第46話 戦いの爪痕と眠り姫へのデコピン


 サディールの中央部に位置する病院。

 俺はその病院内にある一室に向かって、廊下を歩いていた。


 目当ての病室に向かうまでに、幾つかの病室の前を通る。

 その度に室内が見える。どの病室も、先の魔物の襲撃で負傷したサディールの住人達で埋め尽くされており、負傷の度合いも、何処かを打ったりした程度の物から、手足が潰されたり千切れたりした重篤な物まで、千差万別だ。


 そんな光景が目に映る度に、もう少し被害を抑えられたのではないかという想いと、あの襲撃の規模でよくここまでに被害を抑えられたものだという想いを、同時に胸に抱く。

 人によっては以前の生活に戻るのは不可能なくらいの負傷をしてはいるが、更に、この場に居ない、より手酷く負傷し手の施しようが無かった人々……つまり、亡くなった人も数えきれない程に居ただろう。

 無闇に、生きてる事自体が幸せだと言う程、俺は前向きでも明るい性格でもないが、それでも、死んでは何も出来ないのだから、やはり生きているだけでも、命があるだけでも、十分マシなのではないかなと思っている。


(死んだら、こうして見舞う事も、見舞われる事も出来ないしな)


 今、俺が向かっているのは、シルフィが居る病室だ。

 俺やオウルと共に、この町を救った英雄的な扱いをされた彼女は、丁重な扱いをされて、奥の方にある個室に運ばれ治療を受けている。


 あの戦いの後、彼女は気を失ったまま目を覚まさず、三日間眠り続けている。

 医者が言うには、魔力を極度に消耗した為で、一過性の物だからそのうち目を覚ますという話なんだが、まだ目覚める気配は無いらしい。


 コンコン……ガチャ。


 そうこうするうちに、シルフィの居る個室の前に着いた俺は、ノックをして一瞬間を開けてからドアを開く。

 室内はさほど広く無く、小さなテーブルと椅子、そしてベッドと必要最低限の物だけ備えられており、ベッドの上にシルフィが横になっていた。


「来るのが遅くなって申し訳ないな。昨日までは検査とかがあるからって面会謝絶だったもんでな」


 室内に俺の声が響く。その声に応える者は居ない。

 シルフィはまだ眠っているので、仕方のない事ではあるが、若干の寂しさは感じる。


「……お前、本当に無茶するよなぁ。俺なんかの為にさ」


 眠っているシルフィの顔を覗き込む。

 その様子は、ただ寝入っているだけのようで、とても穏やかな寝顔をしている。

 だが、彼女の消耗具合はとても酷い状態だったらしく、一般人なら命に係わる程の魔力の枯渇ぶりだったそうな。

 今まで単独では誰も成し得なかった、前代未聞の属性のかけ合わせなんて事をやってのけた代償なんだろうな。
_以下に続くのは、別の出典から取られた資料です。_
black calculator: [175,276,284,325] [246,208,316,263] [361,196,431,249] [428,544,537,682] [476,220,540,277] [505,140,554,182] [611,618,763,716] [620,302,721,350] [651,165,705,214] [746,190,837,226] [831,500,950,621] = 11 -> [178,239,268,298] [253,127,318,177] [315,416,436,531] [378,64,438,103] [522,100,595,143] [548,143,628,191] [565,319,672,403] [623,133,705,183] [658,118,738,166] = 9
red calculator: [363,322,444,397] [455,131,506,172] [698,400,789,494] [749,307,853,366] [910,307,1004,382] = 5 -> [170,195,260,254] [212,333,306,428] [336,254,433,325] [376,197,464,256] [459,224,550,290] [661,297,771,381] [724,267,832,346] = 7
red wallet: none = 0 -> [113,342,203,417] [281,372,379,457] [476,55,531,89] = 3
 奴ですら、魔物を喰らってそいつが持つ属性を取り入れた上での強引な力技……いや、そんな生易しいものじゃないな。禁術レベルの裏技を持ってやっと行使していた荒業だ。

 それを一人で行ったのだから、その負担は想像を絶するものだったのだろう。


「おかげでこの町を救えたし、沢山の人を救えたんだけどな」


 俺は持ってきた花束をテーブルの上に置き、ベッドの横に椅子を持っていってシルフィの傍に座る。
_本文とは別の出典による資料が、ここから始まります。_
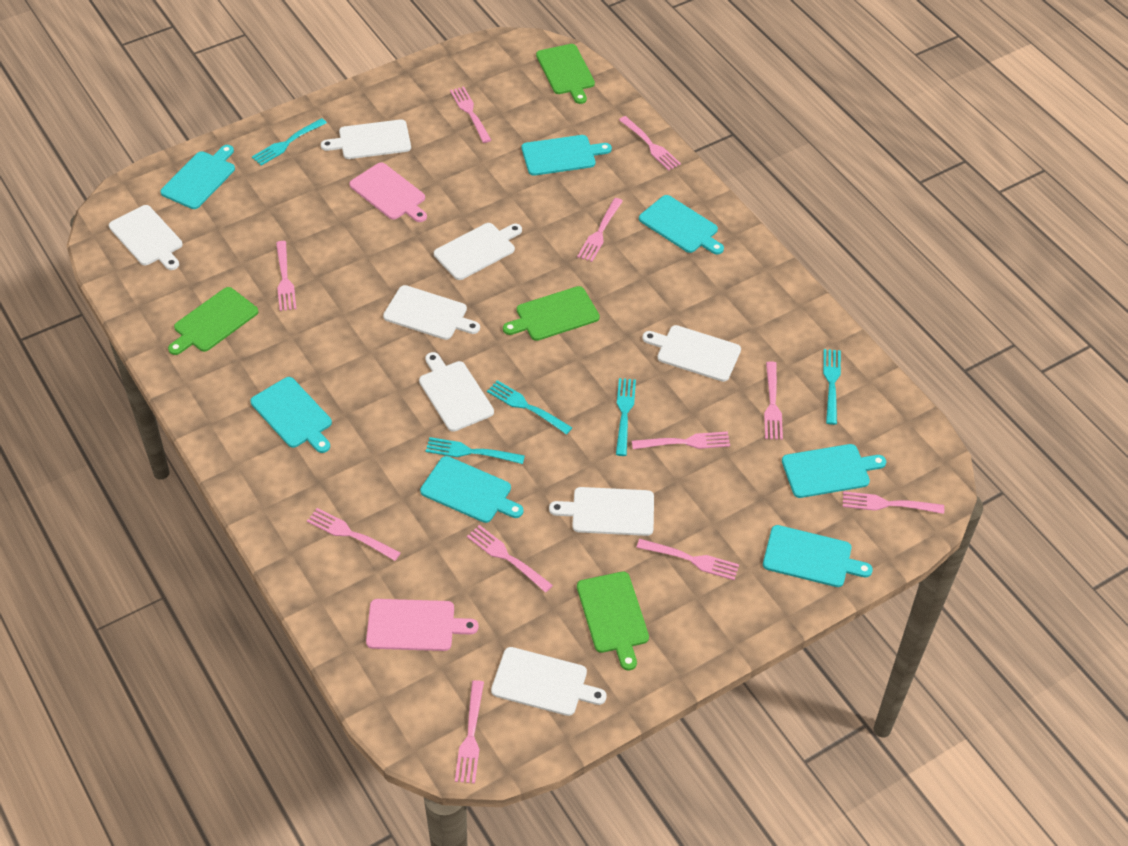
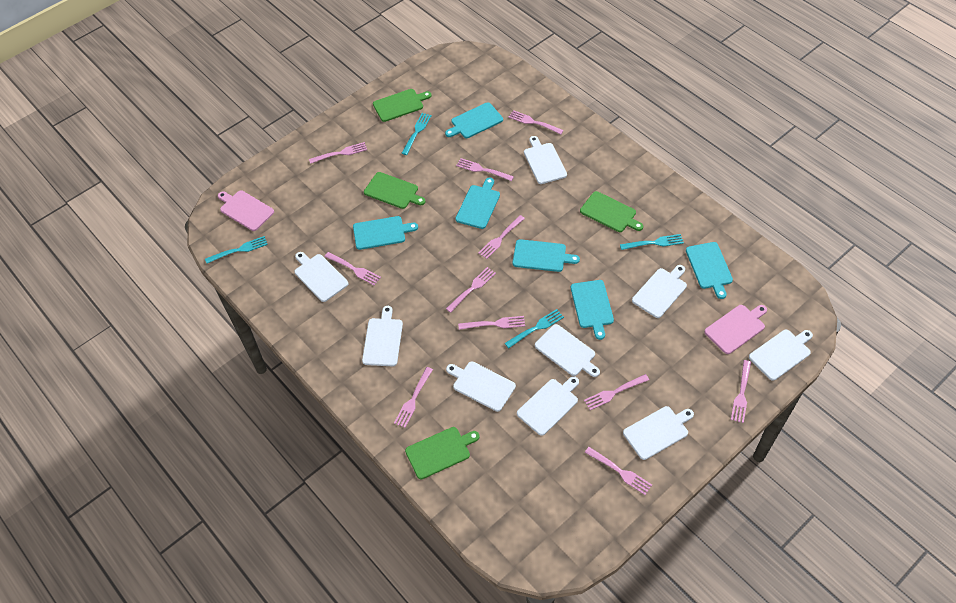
turquoise cutting board: [160,145,235,209] [250,377,332,453] [420,456,523,523] [522,135,612,176] [639,195,724,255] [763,525,873,587] [782,444,886,498] = 7 -> [353,216,418,250] [445,102,503,138] [455,178,500,229] [513,239,580,272] [571,280,614,340] [686,242,733,299] = 6
turquoise fork: [252,118,327,166] [425,437,525,464] [487,380,573,434] [616,378,636,456] [823,349,841,425] = 5 -> [205,236,268,264] [401,113,432,155] [505,309,564,348] [620,234,684,250] = 4
white cutting board: [109,205,183,270] [321,119,411,159] [383,285,480,340] [419,352,494,432] [434,223,522,280] [491,647,607,716] [549,487,654,536] [642,325,741,382] = 8 -> [294,252,348,302] [362,306,403,366] [446,361,516,412] [517,376,579,436] [524,136,567,184] [535,324,600,377] [623,406,694,460] [632,265,687,318] [749,329,813,381] = 9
「でも、肝心のお前がこうなっちゃ意味無いだろ、シルフィ?」


 シルフィの頬をそっと手で撫でる。

 きめの細かい、絹のような肌に触れた指先に、柔らかく優しい手触りを感じる。


「最初はやかましいと思ったけど、今となっちゃ、お前が居ないと寂しいしな……前に言ったよな、お前。俺が死んだら悲しいし泣くって……俺だって、死なないまでも、お前がこんなになるまで身を削ったら、悲しいし……その……多分、泣くぞ」


 語りかけるシルフィの表情は、変わらず穏やかに眠っているようで……ん?


「……なぁ、シルフィ……?」


 俺は気になった点を幾つか確認した後、改めてシルフィに声を掛ける。

 彼女は変わらず眠ったまま……に見える。だが。


「お前……目、覚めてるだろ?」


 しっかりと目をつむり、寝ているかのような表情のまま、小さくビクッと身体を振るわせるシルフィ。

 そんな彼女の反応を見て確信した俺は、大きなため息を一つ吐いて。


「てぃっ」

「いたぁ!?」


 シルフィの額に一発デコピンをくれてやった。